§ **PASSAGE DU TEXTE**
————

Le 16 juin marque le 5e anniversaire de l’adoption de la Convention no 189 de l’Organisation internationale du travail (OIT) sur le travail décent pour les travailleuses et travailleurs domestiques. « Le premier ministre Trudeau, qui se dit féministe, devrait saisir cette occasion pour poser un geste concret en ratifiant, à l’instar de 22 pays dans le monde, cette convention qui reconnaît que les travailleuses domestiques ou les aides familiales sont de véritables travailleuses et devraient bénéficier des mêmes droits que toutes les autres travailleuses », affirme le secrétaire général de la FTQ, Serge Cadieux.
On estime entre 53 et 100 millions le nombre de travailleuses domestiques dans le monde, dont plus de 25 000 au Québec et plus de 150 000 au Canada. Elles exercent de multiples fonctions pour soutenir les familles (soins aux parents, à des personnes âgées ou en perte d’autonomie, garde d’enfants), elles s’occupent des tâches domestiques, etc. Ce sont souvent des migrantes qui résident généralement chez leur employeur et ne reçoivent souvent pas le salaire minimum pour les longues heures travaillées. Leur employeur bafoue fréquemment plusieurs lois en les soumettant à des conditions inacceptables : aucune intimité, conditions insalubres, mauvaise alimentation, heures supplémentaires obligatoires, soumission à l’employeur, etc.
« Le gouvernement doit entre autres s’engager à tenir compte de la problématique des aides familiales migrantes en permettant notamment l’accès à la résidence permanente au Québec et à des permis de travail assignés à la fonction et non aux employeurs », explique la vice-présidente de la FTQ, Joëlle Ravary. Celle-ci rappelle d’ailleurs que l’application de la convention no 189 a des effets directs sur la vie de ces travailleuses : hausse de leur salaire, plus de congés, heures de travail améliorées, meilleure protection sociale, etc.

————

§ **DONNÉES FOURNIES**
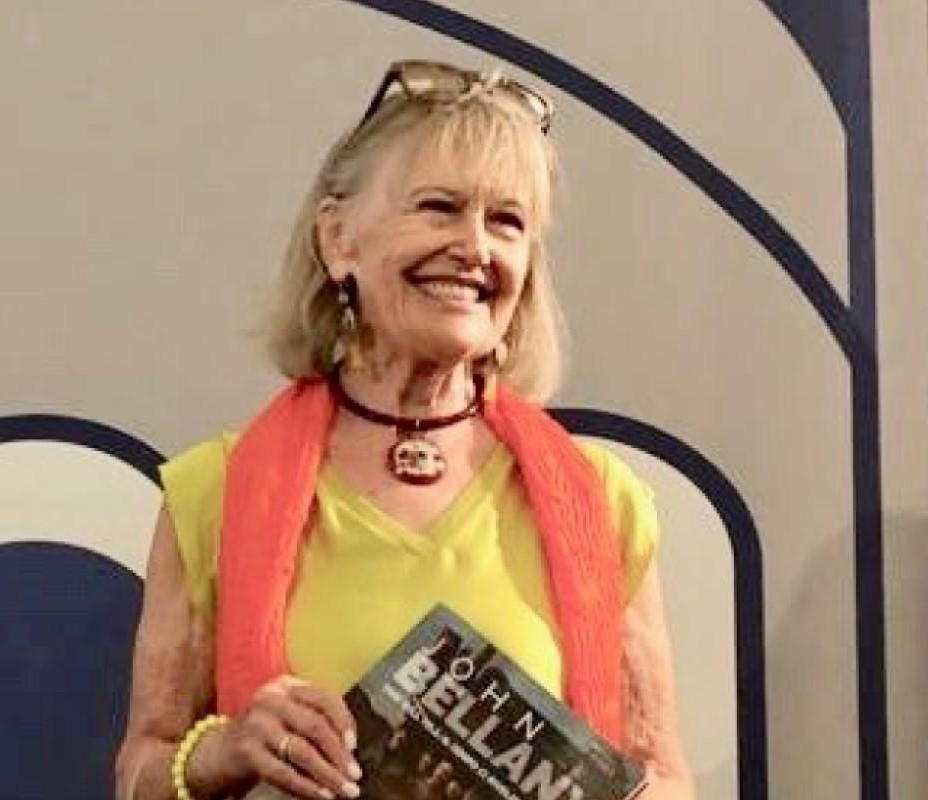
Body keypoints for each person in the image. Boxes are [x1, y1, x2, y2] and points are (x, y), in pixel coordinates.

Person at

————

§ **EXERCICES À RÉALISER**
[a] Recopiez fidèlement le passage du texte sur la Convention no 189 qui commence aux mots « Le 16 juin marque » et se termine après « FTQ, Serge Cadieux. ».
[b] Répondez à ces questions à partir du texte sur la Convention no 189 :
(i) Combien de travailleuses domestiques compte-t-on au Québec ?
(ii) Combien de pays dans le monde ont ratifié cette convention ?
(iii) Quel poste Joëlle Ravary occupe-t-elle à la FTQ ?
[c] D'après le texte sur la Convention no 189, les affirmations suivantes sont-elles exactes ? Répondez par oui ou par non et citez les mots du texte qui le justifient.
(i) La convention a été adoptée il y a dix ans.
(ii) Les travailleuses domestiques résident généralement chez leur employeur.
(iii) Joëlle Ravary réclame des permis de travail assignés aux employeurs.

§ **RÉPONSES PAR EXERCICE**
[a]
Le 16 juin marque le 5e anniversaire de l’adoption de la Convention no 189 de l’Organisation internationale du travail (OIT) sur le travail décent pour les travailleuses et travailleurs domestiques. « Le premier ministre Trudeau, qui se dit féministe, devrait saisir cette occasion pour poser un geste concret en ratifiant, à l’instar de 22 pays dans le monde, cette convention qui reconnaît que les travailleuses domestiques ou les aides familiales sont de véritables travailleuses et devraient bénéficier des mêmes droits que toutes les autres travailleuses », affirme le secrétaire général de la FTQ, Serge Cadieux.

[b]
(i) Plus de 25 000.
(ii) 22 pays.
(iii) Vice-présidente.

[c]
(i) Non : « Le 16 juin marque le 5e anniversaire de l’adoption de la Convention no 189 ».
(ii) Oui : « qui résident généralement chez leur employeur ».
(iii) Non : « des permis de travail assignés à la fonction et non aux employeurs ».